Are you a twat?

24-10-12

LAST FLIGHT OF THE CONCORDE FROM JFK TO LONDON HEATHROW AIRPORT - 24 OCT 2003

Simply answer ‘yes’ or ‘no’ to each of the following questions to discover whether you are a twat.

The Institute for Studies’ Twat Test

1. Have you ever kissed your own bicep?

2. Do you know the names of two or more luxury jam brands?

3. Are you in favour of Clarkson?

4. When arriving by car to collect a friend, do you simply pull up in the middle of the road and honk your horn until they emerge?

5. Have you ever registered a Twitter account in the name of a celebrity’s pet?

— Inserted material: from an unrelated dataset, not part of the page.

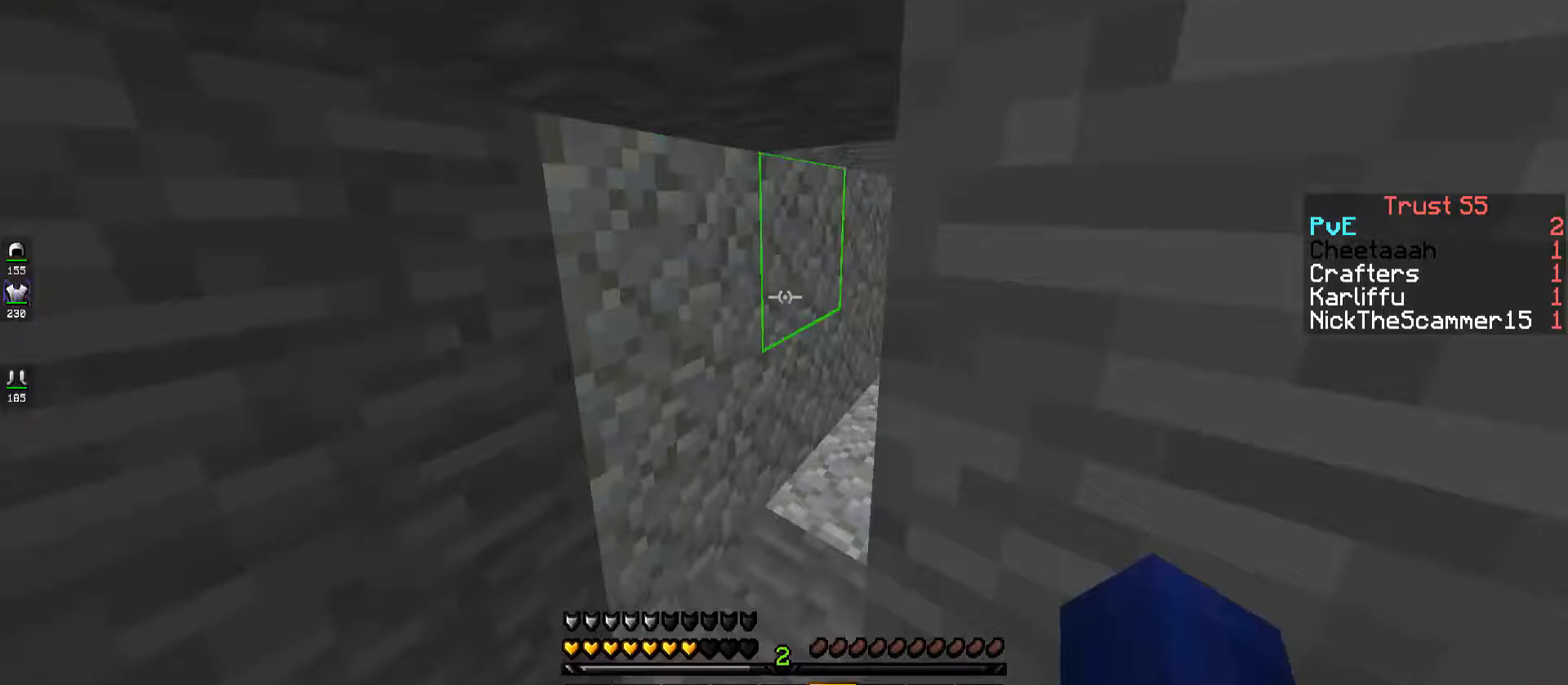
{"keys": [], "events": [[183, "a", "up"], [183, "w", "up"]]}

6. Do you regularly use the word ‘lifestyle’?

7. Do you consider yourself more knowledgeable about wine than others in your peer group?

8. Would you describe yourself as having a ‘packed schedule’?

9. Do you work in television?

10. Have you already planned your costume for next year’s Bestival?

11. Have you ever been described as ‘excitable’?

12. Can you juggle, or do you think juggling is good?

OK – Am I a twat?

6-12 yeses: You are a twat. Congratulations! Not really, you’re dreadful.

5-1 yeses: You a borderline twat, standing at the crossroads of twatdom. It’s up to you.

0 yeses: You are not a twat. Well done. Unfortunately you will never make any money and are doomed to live in a perpetual state of frustration.